Monday, August 24, 2009

No Cash For Our Clunkers

Laura and I briefly debated using the Cash for Clunkers program to get a new car. We didn't, partially because we can't afford a car payment at the moment, but mostly because our only government-defined Clunker is the Jeep, which Laura really likes. And you can't use the program to trade a Jeep for a newer Jeep. My 1995 Saturn with 140,000 miles on it that won't drive on the interstate: not a clunker.

But we thought about it. It's an interesting program. And we would love to own at least one vehicle that could drive more than 50 miles without needing some sort of major repair.

I thought about what this program is designed for. I'm a wee bit worried that it's the vehicular version of a sub-prime home loan. The target market consists of people driving old cars that are worth less than $4500 for a trade-in, and people whose older cars get poor mileage. This looks like they're selecting, to a large extent, for people who have never bought a new car before.

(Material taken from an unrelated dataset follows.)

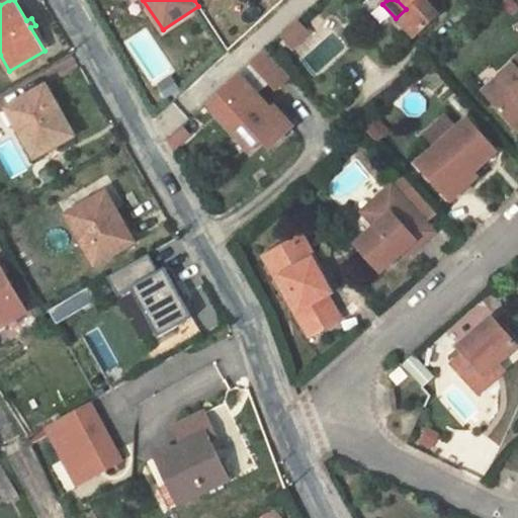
[(397,0),(406,9),(396,18),(414,38),(438,15),(426,1),(424,0),(397,0)]
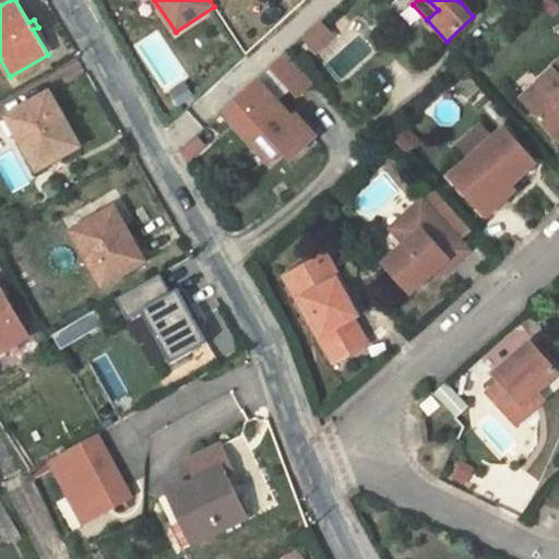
[(558,8),(551,0),(547,0),(543,4),(554,16),(558,10),(558,8)]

To what extent are they pushing people who can't necessarily afford it into buying a new car?

We heard some fuss made about the fact that most of the cars purchased through the program are foreign cars. I'm fine with this. Detroit has spent decades cranking out inefficient, poorly engineered, poorly designed cars. They invented the concept of planned obsolescence, and now they're reaping the whirlwind. I feel utterly no pity for them. It's a shame so many good people are hurt by their impending doom, but the companies themselves are getting what they deserve.